Tuttavia, è innegabile che il clima di repressione dei diritti transgender si sta facendo sempre più fitto. Solo pochi giorni fa, il parlamento ungherese ha votato un emendamento alla Costituzione che non solo vieta le manifestazioni del Pride e le adozioni da parte di coppie dello stesso sesso, ma stabilisce che la legge riconosce soltanto due sessi, maschile e femminile. Il provvedimento ricorda l’ordine esecutivo firmato da Trump nel suo primo giorno di insediamento per “proteggere le donne contro l’ideologia gender”, che ha già cominciato a mostrare i suoi frutti: molte persone trans, tra cui alcune celebrità come l’attrice Hunter Schafer o la drag queen Adore Delano, si sono ritrovate con la “M” di male al rinnovo del passaporto. Alcuni Paesi europei, come la Danimarca, la Finlandia o il Portogallo, hanno cominciato a consigliare ai propri cittadini transgender di prendere precauzioni particolari se intendono viaggiare negli Stati Uniti.
Anche in Italia, Paese che già era tra gli ultimi posti in Europa per quanto riguarda la tutela dei diritti LGBTQ+, i pochi spiragli che si erano aperti negli ultimi anni si stanno rapidamente chiudendo, anche grazie all’influenza dei gruppi “anti-gender” e della ministra Eugenia Roccella, che ha più e più volte sostenuto che maggiori diritti per le persone trans equivale a meno diritti per le donne “biologiche”. Nonostante le associazioni chiedano da anni di superare la legge sulla riattribuzione del sesso del 1982, che implica un percorso burocratico e sanitario molto lungo e complicato, il tavolo tecnico in materia di trattamento della disforia di genere sembra andare esattamente nella direzione opposta: più medicalizzazione e più controllo da parte delle istituzioni.
Il tavolo è stato voluto da Roccella e dal ministro della salute Schillaci dopo l’ispezione all’Ospedale Careggi di Firenze, considerato fino a poco tempo fa un centro di eccellenza per il trattamento dei minori con disforia di genere. In particolare una equipe di esperti dovrà decidere le linee guida sulla somministrazione dei bloccanti ormonali, la triptorelina, autorizzata dall’Aifa nel 2018, e rivedere i percorsi di riassegnazione di genere. A preoccupare però è la totale assenza di esponenti e associazioni transgender, come se non fossero “considerate abbastanza esperte dei propri corpi”, come ha commentato la portavoce del Movimento Identità Trans Roberta Parigiani.

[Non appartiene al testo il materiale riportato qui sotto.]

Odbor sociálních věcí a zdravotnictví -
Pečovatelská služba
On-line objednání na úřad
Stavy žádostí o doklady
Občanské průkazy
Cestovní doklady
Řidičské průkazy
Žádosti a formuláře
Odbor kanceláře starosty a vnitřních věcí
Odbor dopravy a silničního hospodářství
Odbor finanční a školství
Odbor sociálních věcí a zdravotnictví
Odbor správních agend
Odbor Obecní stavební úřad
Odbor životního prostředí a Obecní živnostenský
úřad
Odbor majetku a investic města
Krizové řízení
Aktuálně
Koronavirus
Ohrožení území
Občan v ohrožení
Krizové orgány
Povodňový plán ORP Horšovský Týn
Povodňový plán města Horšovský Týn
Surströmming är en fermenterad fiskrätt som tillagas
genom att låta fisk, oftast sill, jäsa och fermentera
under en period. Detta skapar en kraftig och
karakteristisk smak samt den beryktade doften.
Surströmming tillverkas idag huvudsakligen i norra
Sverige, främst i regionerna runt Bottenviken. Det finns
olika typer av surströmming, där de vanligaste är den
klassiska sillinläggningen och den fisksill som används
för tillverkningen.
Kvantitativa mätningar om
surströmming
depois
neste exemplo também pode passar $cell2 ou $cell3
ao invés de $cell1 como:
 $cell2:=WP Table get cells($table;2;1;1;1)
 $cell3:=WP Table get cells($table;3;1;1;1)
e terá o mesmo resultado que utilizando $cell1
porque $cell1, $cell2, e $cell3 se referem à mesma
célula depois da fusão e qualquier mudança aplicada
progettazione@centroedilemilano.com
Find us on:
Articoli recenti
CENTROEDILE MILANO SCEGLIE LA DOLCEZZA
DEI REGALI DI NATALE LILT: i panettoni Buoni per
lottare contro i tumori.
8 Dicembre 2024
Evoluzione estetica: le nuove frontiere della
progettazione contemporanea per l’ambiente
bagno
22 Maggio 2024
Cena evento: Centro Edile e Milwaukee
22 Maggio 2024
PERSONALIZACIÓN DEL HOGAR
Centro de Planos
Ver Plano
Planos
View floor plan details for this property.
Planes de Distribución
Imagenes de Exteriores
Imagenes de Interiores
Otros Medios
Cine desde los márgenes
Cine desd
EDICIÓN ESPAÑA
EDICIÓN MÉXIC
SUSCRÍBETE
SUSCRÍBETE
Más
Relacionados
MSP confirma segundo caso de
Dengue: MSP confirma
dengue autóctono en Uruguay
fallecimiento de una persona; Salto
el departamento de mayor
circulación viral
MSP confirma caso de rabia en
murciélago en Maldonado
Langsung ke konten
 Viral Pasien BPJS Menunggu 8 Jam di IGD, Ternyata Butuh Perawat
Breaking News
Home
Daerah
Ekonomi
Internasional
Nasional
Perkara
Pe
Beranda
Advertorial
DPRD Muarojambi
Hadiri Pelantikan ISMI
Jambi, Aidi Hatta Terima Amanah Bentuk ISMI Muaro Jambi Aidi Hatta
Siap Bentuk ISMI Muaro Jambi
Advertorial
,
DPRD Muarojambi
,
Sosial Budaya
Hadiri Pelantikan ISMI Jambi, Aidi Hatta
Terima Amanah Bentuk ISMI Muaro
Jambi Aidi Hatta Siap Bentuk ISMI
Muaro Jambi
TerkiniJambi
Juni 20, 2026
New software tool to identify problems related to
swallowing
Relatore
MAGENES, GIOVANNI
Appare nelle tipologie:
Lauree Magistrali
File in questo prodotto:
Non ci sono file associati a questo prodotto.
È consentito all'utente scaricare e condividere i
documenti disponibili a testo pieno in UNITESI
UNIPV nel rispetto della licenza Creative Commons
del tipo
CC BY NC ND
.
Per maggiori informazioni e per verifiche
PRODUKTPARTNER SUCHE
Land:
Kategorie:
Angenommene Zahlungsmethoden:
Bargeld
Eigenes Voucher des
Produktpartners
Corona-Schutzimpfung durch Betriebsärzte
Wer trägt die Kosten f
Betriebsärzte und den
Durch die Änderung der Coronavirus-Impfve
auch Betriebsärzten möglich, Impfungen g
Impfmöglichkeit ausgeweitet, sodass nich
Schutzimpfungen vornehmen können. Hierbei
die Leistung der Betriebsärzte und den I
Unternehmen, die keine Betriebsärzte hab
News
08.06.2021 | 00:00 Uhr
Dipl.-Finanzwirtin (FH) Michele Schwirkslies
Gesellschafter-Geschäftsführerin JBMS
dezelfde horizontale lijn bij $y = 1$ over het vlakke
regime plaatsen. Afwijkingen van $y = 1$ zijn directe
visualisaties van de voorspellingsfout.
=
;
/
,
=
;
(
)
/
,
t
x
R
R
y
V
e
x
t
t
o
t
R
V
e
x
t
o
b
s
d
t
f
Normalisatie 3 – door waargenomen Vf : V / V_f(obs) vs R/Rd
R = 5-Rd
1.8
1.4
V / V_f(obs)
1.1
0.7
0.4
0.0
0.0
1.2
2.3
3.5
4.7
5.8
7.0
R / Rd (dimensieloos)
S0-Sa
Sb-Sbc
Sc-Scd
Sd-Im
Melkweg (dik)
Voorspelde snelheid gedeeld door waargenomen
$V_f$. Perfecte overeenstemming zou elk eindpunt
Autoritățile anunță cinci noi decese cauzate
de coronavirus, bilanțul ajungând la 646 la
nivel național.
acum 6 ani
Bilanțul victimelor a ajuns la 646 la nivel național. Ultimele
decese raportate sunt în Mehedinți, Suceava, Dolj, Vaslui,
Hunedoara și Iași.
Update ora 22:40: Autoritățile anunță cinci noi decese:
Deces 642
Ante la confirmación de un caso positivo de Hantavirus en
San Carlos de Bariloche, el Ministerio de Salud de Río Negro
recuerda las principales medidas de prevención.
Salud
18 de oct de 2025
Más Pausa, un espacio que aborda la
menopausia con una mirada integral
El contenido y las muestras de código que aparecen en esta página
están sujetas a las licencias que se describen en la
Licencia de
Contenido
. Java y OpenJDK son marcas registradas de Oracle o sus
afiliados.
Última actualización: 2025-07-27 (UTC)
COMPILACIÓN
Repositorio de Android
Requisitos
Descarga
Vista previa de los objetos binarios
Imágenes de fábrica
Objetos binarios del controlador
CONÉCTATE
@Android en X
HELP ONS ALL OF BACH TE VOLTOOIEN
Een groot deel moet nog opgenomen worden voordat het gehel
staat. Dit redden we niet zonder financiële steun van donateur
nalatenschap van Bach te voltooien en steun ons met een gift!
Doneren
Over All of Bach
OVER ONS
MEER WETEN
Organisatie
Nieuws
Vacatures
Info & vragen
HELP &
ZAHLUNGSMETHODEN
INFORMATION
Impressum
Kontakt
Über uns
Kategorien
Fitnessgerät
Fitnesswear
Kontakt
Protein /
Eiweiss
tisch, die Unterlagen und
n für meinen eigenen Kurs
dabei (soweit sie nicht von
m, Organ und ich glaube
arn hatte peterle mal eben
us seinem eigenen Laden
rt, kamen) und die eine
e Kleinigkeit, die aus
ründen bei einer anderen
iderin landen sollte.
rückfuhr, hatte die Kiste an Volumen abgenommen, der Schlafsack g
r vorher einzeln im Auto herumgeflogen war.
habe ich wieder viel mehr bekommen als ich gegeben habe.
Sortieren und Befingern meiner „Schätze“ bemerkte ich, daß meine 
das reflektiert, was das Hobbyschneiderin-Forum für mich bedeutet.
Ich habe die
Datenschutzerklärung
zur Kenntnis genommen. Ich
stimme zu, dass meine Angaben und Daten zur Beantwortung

Questo è il vento che sembra soffiare un po’ in tutto il mondo: l’esistenza delle persone transgender viene non solo viene messa in discussione, ma “regolata”, o per meglio dire vietata, dall’astrattezza della legge, senza che si tenga conto che stiamo parlando di persone in carne e ossa, che non possono essere eliminate per decreto. Il tutto in nome di una presunta “difesa delle donne”, come se i diritti delle prime andassero a scapito delle seconde. Come se l’incolumità delle donne fosse messa in pericolo da una minoranza di persone che vogliono semplicemente vivere la loro vita, e non dalla violenza che ogni giorno subiscono dal patriarcato, quello vero.